Anna Pietrek: Good expectation management is also important in this context. Many processes in hospitals are subject to legal regulations. In addition, IT security and data protection play a very important part, and rightly so. It simply takes time to always consider these aspects, which is why process digitalization and optimization in the healthcare sector sometimes takes a little longer than in other industries that perhaps need to fulfill fewer requirements.

 

Let’s take a concrete example: Imagine a patient app has been designed to improve the admission process. How do you find out what the hospital staff expects or how the patients are getting along with the user interface after the app was introduced?

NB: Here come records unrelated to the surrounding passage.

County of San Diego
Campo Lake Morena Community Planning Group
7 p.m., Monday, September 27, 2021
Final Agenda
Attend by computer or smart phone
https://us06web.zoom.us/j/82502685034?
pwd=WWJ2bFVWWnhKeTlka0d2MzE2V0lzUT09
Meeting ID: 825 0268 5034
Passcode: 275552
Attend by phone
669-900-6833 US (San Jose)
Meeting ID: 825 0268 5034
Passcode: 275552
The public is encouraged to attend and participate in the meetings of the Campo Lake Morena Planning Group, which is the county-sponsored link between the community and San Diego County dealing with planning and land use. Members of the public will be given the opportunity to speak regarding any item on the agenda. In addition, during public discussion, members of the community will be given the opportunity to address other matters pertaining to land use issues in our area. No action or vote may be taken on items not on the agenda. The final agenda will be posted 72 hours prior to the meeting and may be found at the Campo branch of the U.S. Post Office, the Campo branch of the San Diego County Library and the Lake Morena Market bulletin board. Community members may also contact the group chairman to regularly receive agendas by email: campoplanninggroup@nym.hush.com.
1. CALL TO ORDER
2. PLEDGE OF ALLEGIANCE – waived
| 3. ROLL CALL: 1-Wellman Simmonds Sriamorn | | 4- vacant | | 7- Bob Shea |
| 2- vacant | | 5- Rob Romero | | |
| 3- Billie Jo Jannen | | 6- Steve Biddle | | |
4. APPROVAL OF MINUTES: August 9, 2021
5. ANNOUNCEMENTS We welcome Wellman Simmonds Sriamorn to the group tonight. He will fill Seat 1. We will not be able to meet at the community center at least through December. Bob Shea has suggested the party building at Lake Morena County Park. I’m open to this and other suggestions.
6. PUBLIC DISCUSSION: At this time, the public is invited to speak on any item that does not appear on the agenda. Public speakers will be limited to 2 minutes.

Sabine Krause: We have a well-equipped toolkit for tasks like that. With regard to the hospital staff, the first important step is to understand the workflows. On-site observations (known as “shadowing”) provide useful insights. A satisfaction survey using questionnaires can also be helpful in order to see where we stand, so that we can make an improvement visible later on. In-depth interviews are a good way to obtain more detailed insights into the needs and problems that arise in day-to-day hospital life. Here, future users have the opportunity to provide individual feedback and share their expectations for the new solution and the process in question. In the case of the patients, we start with the user tests as early as possible during development. Even small tests using a click prototype provide insights on how well the interaction with the respective system actually works. This way, we can avoid gross errors before we even start programming the application. The prototype is further developed or implemented in programming on the basis of the findings and then revalidated in user tests. 

The people who participate in user tests should largely correspond to the actual end users. Since acute patients are typically not available for participating in tests due to their current situation, we work with people who were in a hospital in the past two years and are therefore familiar with the situation. The participants in the user tests are confronted with typical operating situations. They are asked to imagine a described scenario in which they are to solve a particular task, for example upload a doctor’s report in the app and send it to the hospital. The test subjects are asked to describe their approach and expectations out loud while solving the task (known as “thinking out loud”). Observation can then help to identify difficulties that arise when using the app, for example where the app is not yet structured in the way the users expect it to be, where something is confusing, or where assistance is missing. That’s always very exciting from our point of view and we experience surprises or things we didn't expect time and time again. It’s always worth doing user tests.

How well the application works in practice is then checked by means of a pilot test, i.e. the app is provided for just one specialist field in a hospital, for example. We obtain an insight into the experiences of actual users on the patient and hospital sides through feedback questionnaires or telephone interviews and can readjust things if necessary.

 

Let’s stick with our example. If a hospital decides to purchase a new patient app, what tips would you give the hospital for introducing the new application?

Anna Pietrek: The decision-makers at the hospital should already inquire about the importance the manufacturer attaches to the topic of user experience and user friendliness during the process of selecting a solutions provider. Are there processes that consider the needs of the users in the context of the product development and introduction? If so, what do these processes look like? And if a hospital wants all the details: Invite the manufacturer’s employees who are responsible for UX to a meeting and ask them to demonstrate how they work and present past projects.

 

Ms. Pietrek, Ms. Krause, thank you very much.